Neither did he feel like he was best suited for life as an actor — at least at first. He politely declined the movie offer, but took the men’s cards anyway and returned to the school, where he mentioned the encounter to his stepmother. She quickly suggested that he audition for the role.
That he did, and landed the part as Joan Chen’s romantic interest in the movie Dim Sum: A Little Bit of Heart. Since then, the cinematic and small-screen roles have piled up, allowing this all-around nice dude to thrive in both good- and bad-guy roles. They include leading parts in Double Dragon (1994), The Redemption: Kickboxer 5 (1995), Drive (1997) and Brotherhood of the Wolf (2001), in which Dacascos plays the memorable role of Mani, an Iroquois warrior on the hunt for the serial-killing Beast of Gevaudan that is terrorizing 18th century France.
More recently, he’s been cast in the TV series Wu Assassins as the monk Kun Zi, and in the zombie thriller The Driver, in which he stars alongside real-life wife Julie Condra and their 14-year-old daughter, Noelani Dacascos.
Last month, his newest flick, One Night in Bangkok, was released, and Dacascos says he’s grateful to have been offered the role of Kai Kahale, a simple man who’s looking for a bit of vigilante justice in Thailand.
“It’s about a regular guy from Hawai‘i who years before was in the military, so he’s had some training with guns, but he’s not a professional assassin,” he explains. “Some bad things happen to his family, and justice is not served. He’s as patient as can be, but he understands that things are not going to change. So he decides to rectify the situation on his own.”
Nowadays, Dacascos makes his home in the suburbs of Los Angeles with Condra and two of their children — the aforementioned Noelani and son Kapono, 18. Their oldest child, 19-year-old Makoa, recently moved to O‘ahu to live with family while learning the culinary art from master chef Alan Wong, who Dacascos fondly refers to as “the Bruce Lee of cooking.”
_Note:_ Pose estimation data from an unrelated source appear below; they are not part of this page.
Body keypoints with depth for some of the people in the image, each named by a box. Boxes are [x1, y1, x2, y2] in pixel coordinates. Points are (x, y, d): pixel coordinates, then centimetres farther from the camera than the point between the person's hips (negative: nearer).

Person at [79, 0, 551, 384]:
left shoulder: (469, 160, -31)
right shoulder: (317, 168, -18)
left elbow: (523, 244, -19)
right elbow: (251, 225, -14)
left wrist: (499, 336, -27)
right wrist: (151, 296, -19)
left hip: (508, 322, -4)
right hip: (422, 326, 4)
In fact, it was at Wong’s restaurant where the couple held their wedding dinner after getting hitched in 1998. That was less than four years after they were both cast for Crying Freeman, a romantic-action drama in which Dacascos plays an assassin hired to kill Condra. Of course, he ends up falling for her — a perfect example of how life sometimes imitates art.
“We actually met for the first time on the flight up to Vancouver,” explains Dacascos. “The producers and director brilliantly sat us next to each other so that we could start building chemistry — and it worked.”
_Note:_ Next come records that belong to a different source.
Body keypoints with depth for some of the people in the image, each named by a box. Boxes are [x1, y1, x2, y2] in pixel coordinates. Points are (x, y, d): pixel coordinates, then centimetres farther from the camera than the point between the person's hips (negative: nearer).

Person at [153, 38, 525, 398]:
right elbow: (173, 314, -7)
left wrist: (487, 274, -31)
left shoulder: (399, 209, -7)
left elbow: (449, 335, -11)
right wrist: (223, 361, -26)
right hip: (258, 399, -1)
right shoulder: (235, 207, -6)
After three months on set, Dacascos saw enough of Condra to believe she was special. But what ultimately convinced him that she would be his soulmate and lifelong partner was that he could see his future children in her eyes.
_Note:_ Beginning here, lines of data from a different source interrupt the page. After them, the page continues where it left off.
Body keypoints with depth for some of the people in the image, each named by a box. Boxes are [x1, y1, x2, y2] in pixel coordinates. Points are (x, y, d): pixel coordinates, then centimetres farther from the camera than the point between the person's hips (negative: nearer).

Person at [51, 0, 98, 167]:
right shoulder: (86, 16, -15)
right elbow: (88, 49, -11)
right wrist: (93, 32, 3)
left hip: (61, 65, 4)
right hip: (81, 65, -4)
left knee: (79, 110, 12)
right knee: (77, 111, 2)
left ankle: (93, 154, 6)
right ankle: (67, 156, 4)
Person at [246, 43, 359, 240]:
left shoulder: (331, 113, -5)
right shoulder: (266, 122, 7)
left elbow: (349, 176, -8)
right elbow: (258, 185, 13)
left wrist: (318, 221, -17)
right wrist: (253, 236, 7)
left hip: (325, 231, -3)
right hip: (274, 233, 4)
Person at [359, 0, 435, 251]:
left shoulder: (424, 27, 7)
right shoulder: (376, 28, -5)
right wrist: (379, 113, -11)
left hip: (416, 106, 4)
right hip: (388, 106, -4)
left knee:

“In the end, my thought was that she would make an incredible mom. That’s what it was,” he reveals. “Yes, she is super talented as an actress, smart, kind and very beautiful, but what I really saw was her as a mom.
“Fortunately for me and my kids — all of whom were born at Wahiawā General Hospital — I was right.”
In summarizing his still-ascending career, Dacascos — who directed his first movie, Showdown in Manila, in 2016 and would love another opportunity at working behind the camera — says he’s been both fortunate and blessed. He doesn’t dare pick a favorite movie or TV role, because doing so would be akin to choosing between his children — an impossible task, he notes.
Rather, in keeping within character, Dacascos simply gauges his path by the steady improvements he makes along the way.
“For me, I like to think that whatever I worked on last was my best performance,” he says. “Each part has been a step.”